While few individuals/bots try to popularise their leader, there is almost an equal amount of forces working from the opposite end as well.

DFRLabs observed that on February 10, the hashtag #GoBackModi also trended, pushing messages that supported the BJP’s main rival, the Congress Party.

As per DFRLab,this hashtag trended even faster, racking up 49,538 tweets in just over three hours in the early morning of February 10.

Other accounts were similarly hyperactive. One profile which goes by the name @PhillyTdp, posted #GoBackModi 2,179 times — a staggering one tweet every 5.3 seconds for over 3 hours.

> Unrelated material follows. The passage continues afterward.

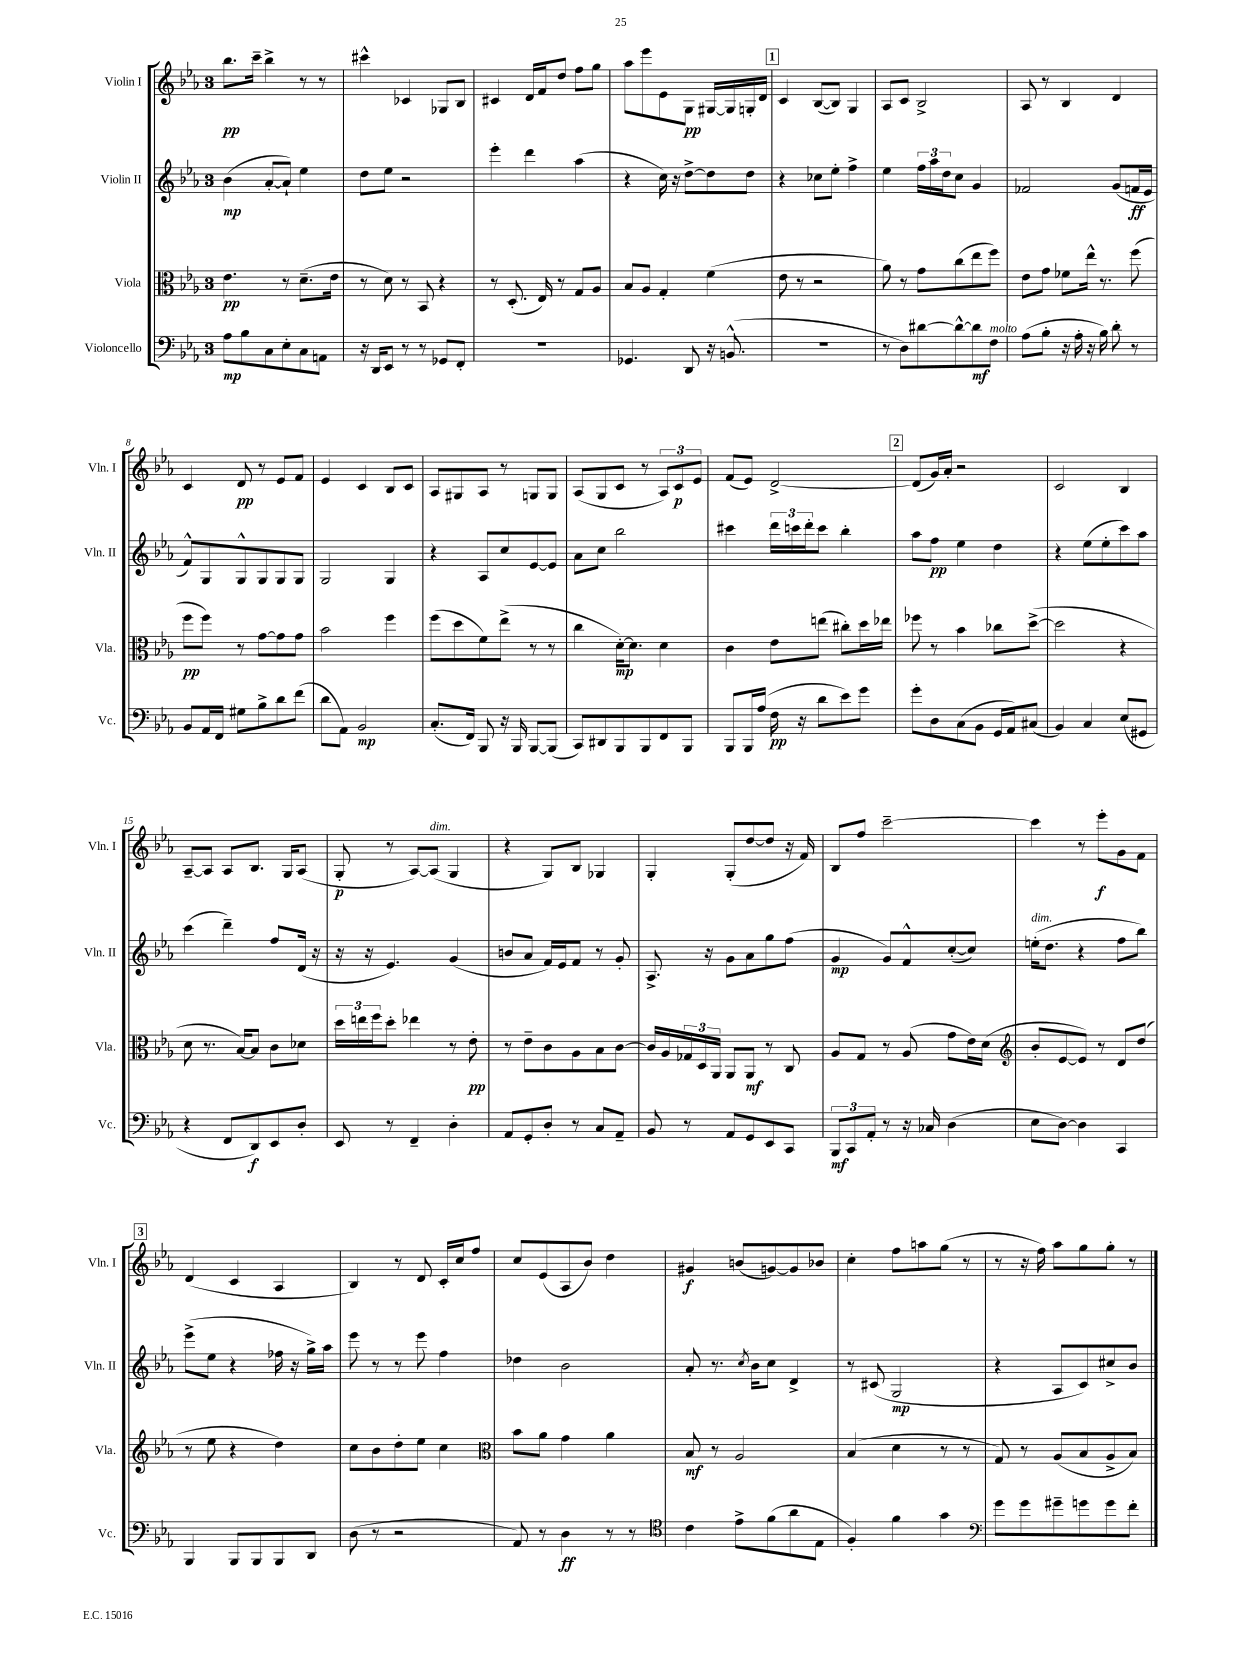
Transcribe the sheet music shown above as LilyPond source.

The analysis performed using the open-source tool Twitonomy, the same account posted 2,453 times on February 10; 98 percent of all its tweets since February 9 were retweets.

Source: DFRLab via Twitonomy

The advancement of computational sciences especially machine learning algorithms have paved way for more methods to control malicious activities. For instance, REV2 algorithm developed by Srijan Kumar of Stanford University and his peers from Flipkart and Carnegie Mellon University. REV2 algorithm is designed to calculate the intrinsic scores of the users and their ratings based on their behaviour. Other methods include extraction of attributes from social graph structure to characterize and mitigate the damage of disinformation.

It is an uphill task for the gatekeepers and the policy makers to forge digital resilience at a time when humans are more interconnected than at any point in history. There are many techniques being developed to tackle malicious and fraudulent social engineering which barricade the free flow of ideas in the interest of an individual or a favorite political party.